**Job:**
Reproduce the How Appealing posts, everything from "Posted at 10:25" down to "Anchorage Daily News.", substituting "H. Bashman" for "Howard Bashman".

**Page extract:**
---

How Appealing

Tuesday, June 28, 2005

“Thomas Decries Talk of ‘Imagined Resignations’; Justice speaks at swearing-in of Georgia’s chief justice”: provides an article that begins, “Leah Ward Sears was sworn in at the Georgia Capitol as the chief justice of the state Supreme Court on Tuesday, enjoying the wishes of a standing-room only crowd and Justice Clarence Thomas of the U.S. Supreme Court.”

Posted at 10:25 PM by Howard Bashman

“Sears sworn in as Georgia chief justice; First black woman to hold post in any state”: The Associated Press provides a report that begins, “Leah Sears, who survived an attempt by conservatives last year to block her re-election to the state Supreme Court, took the oath of office Tuesday as the court’s chief justice, becoming the first woman to hold that position. With U.S. Supreme Court Justice Clarence Thomas, a longtime friend, looking on, Sears vowed to ‘strive mightily to uphold the independence and integrity’ of the judiciary.” The Atlanta Journal-Constitution provides a related photo essay.

Posted at 9:10 PM by Howard Bashman

“Lawmakers target eminent domain; Representatives, Assembly members seek to protect Alaskans’ property”: This article appears today in The Anchorage Daily News.

Posted at 7:50 PM by Howard Bashman

Ten Commandments-related news coverage from here and there: From Alaska, The Fairbanks Daily News-Miner reports that “ACLU to consider Fairbanks displays.”

---

**Record set:**
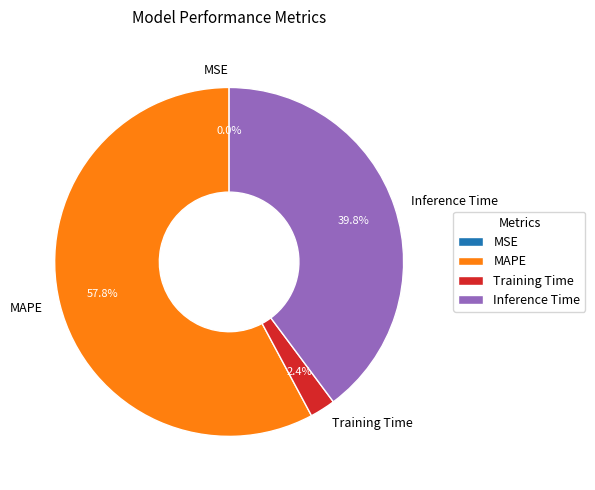

Approximately how many times larger is the value at Inference Time compared to MAPE?

0.7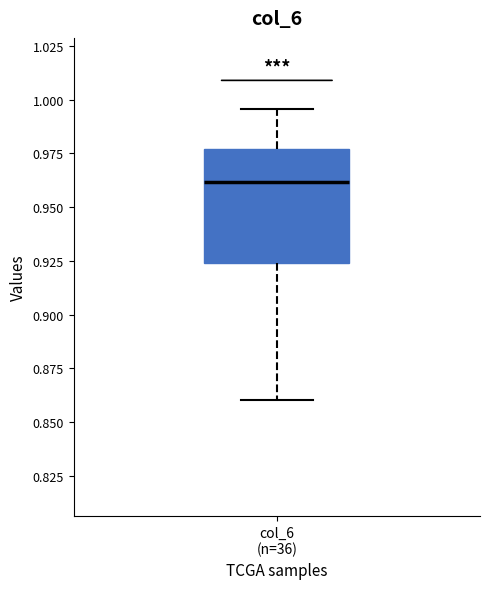

Read this box plot against the y-axis: the position of the median line, the range covered by the box, and the ends of both whiskers. The values are not printed on the chart, so give them approximately, as read against the axis.

median 0.960, box 0.925 to 0.975, whiskers 0.860 to 0.995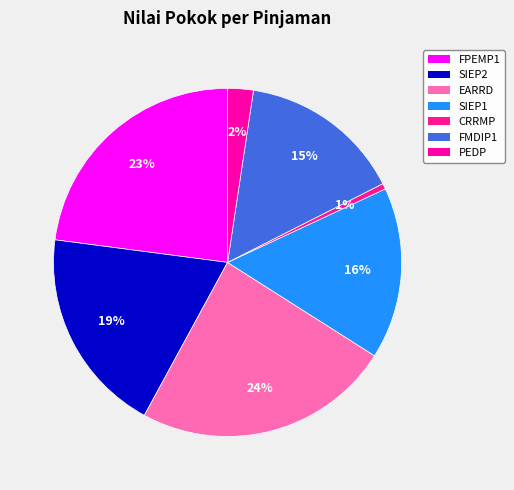

What is the ratio of the value at FMDIP1 to the value at SIEP1?

0.9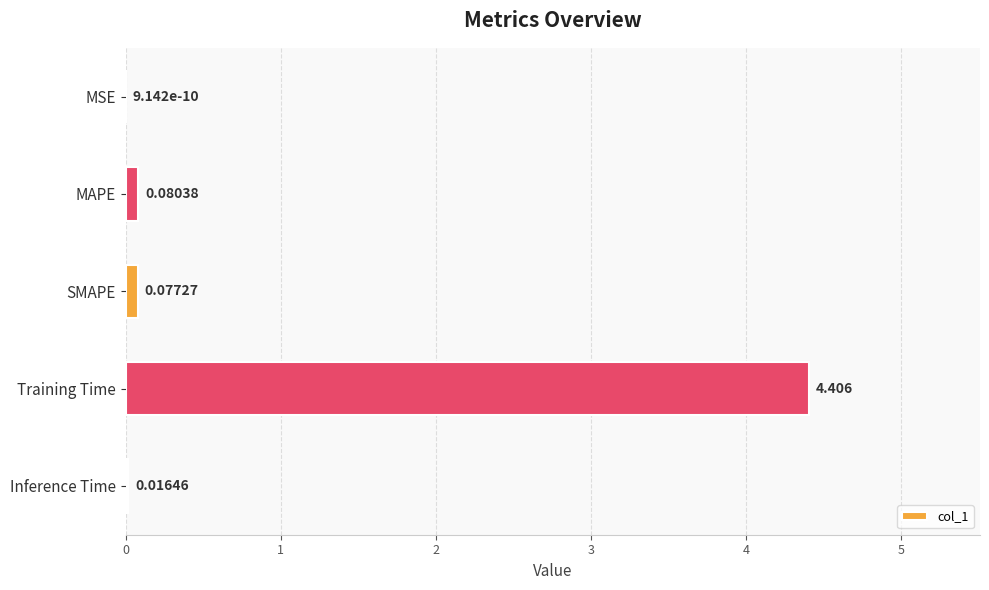

At which label is the value closest to 2?

MAPE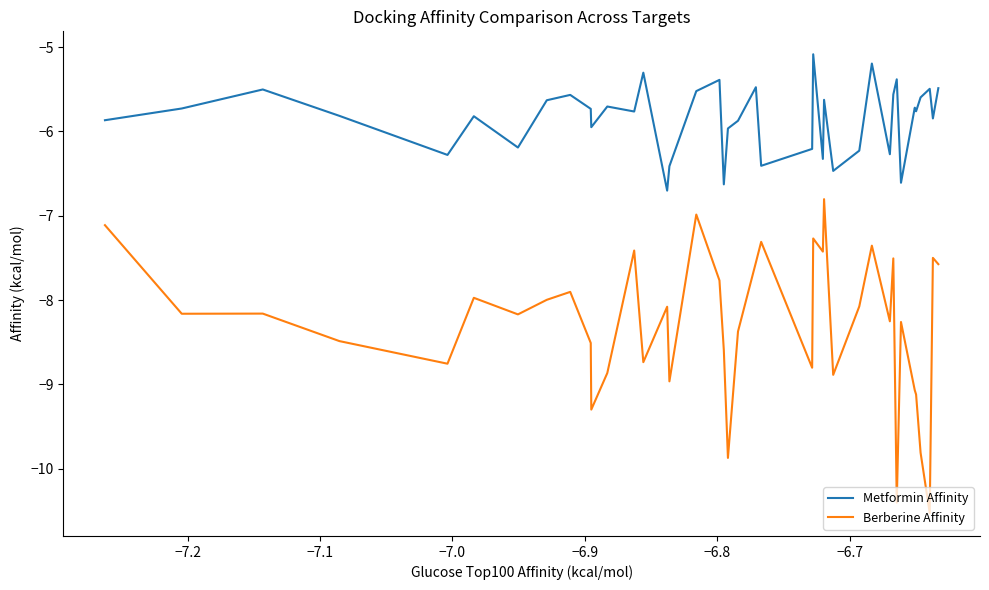

Rank the series by their maximum value, from highest to lowest.

Metformin Affinity, Berberine Affinity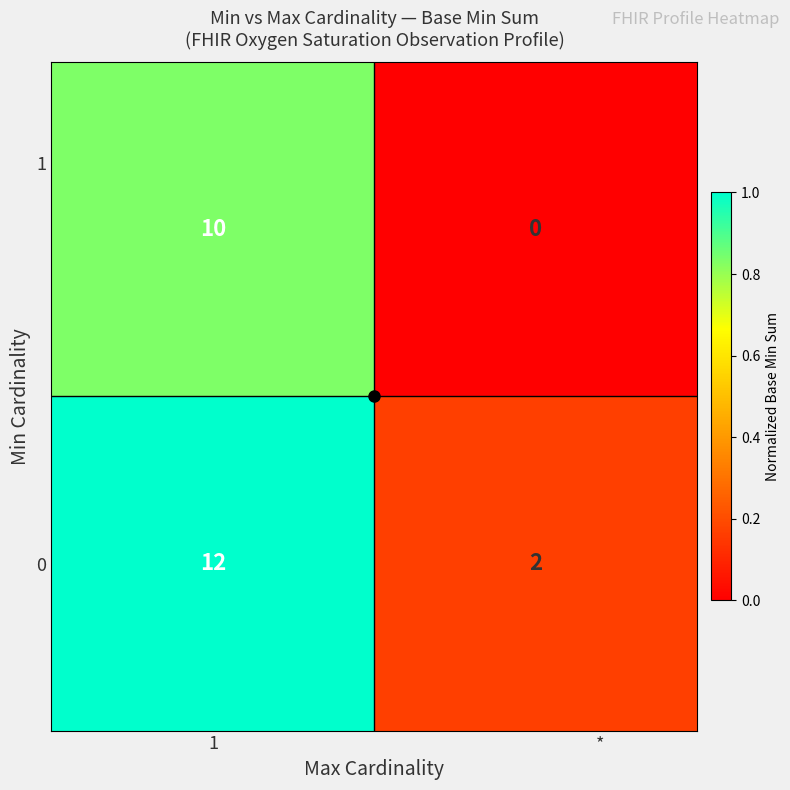

How many distinct data groups are displayed?

10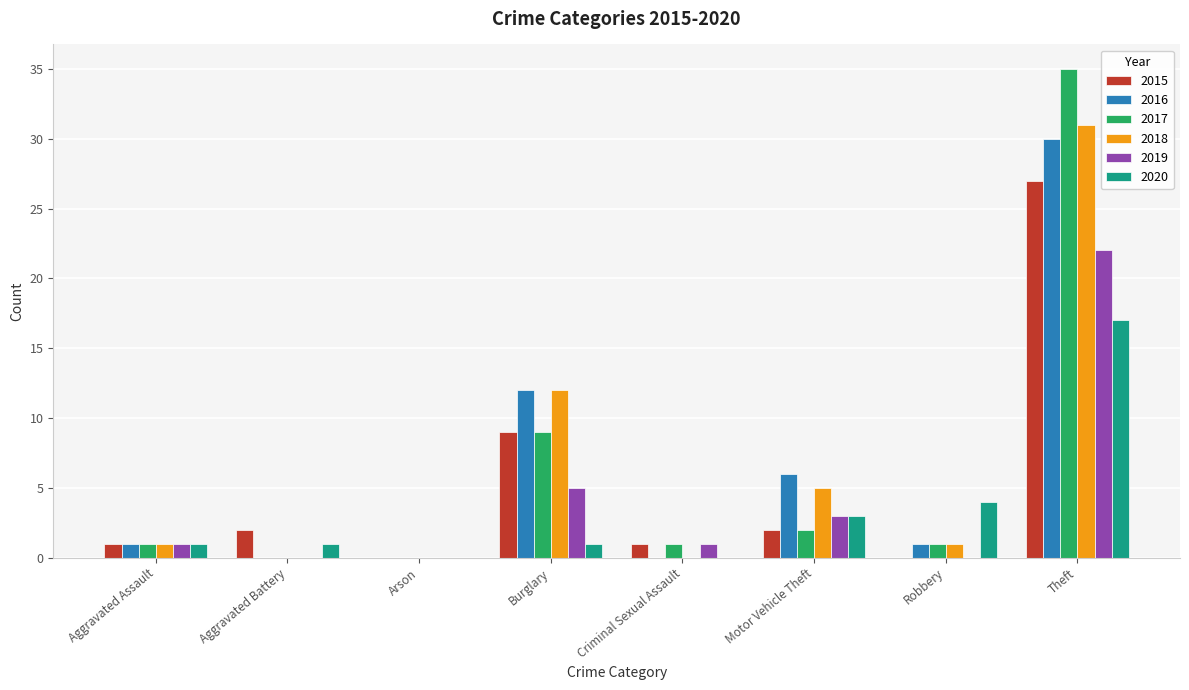

The 2016 series shows 18 at Arson. True or false?

False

---

**Response:**
Posted at 10:25 PM by H. Bashman

“Sears sworn in as Georgia chief justice; First black woman to hold post in any state”: The Associated Press provides a report that begins, “Leah Sears, who survived an attempt by conservatives last year to block her re-election to the state Supreme Court, took the oath of office Tuesday as the court’s chief justice, becoming the first woman to hold that position. With U.S. Supreme Court Justice Clarence Thomas, a longtime friend, looking on, Sears vowed to ‘strive mightily to uphold the independence and integrity’ of the judiciary.” The Atlanta Journal-Constitution provides a related photo essay.

Posted at 9:10 PM by H. Bashman

“Lawmakers target eminent domain; Representatives, Assembly members seek to protect Alaskans’ property”: This article appears today in The Anchorage Daily News.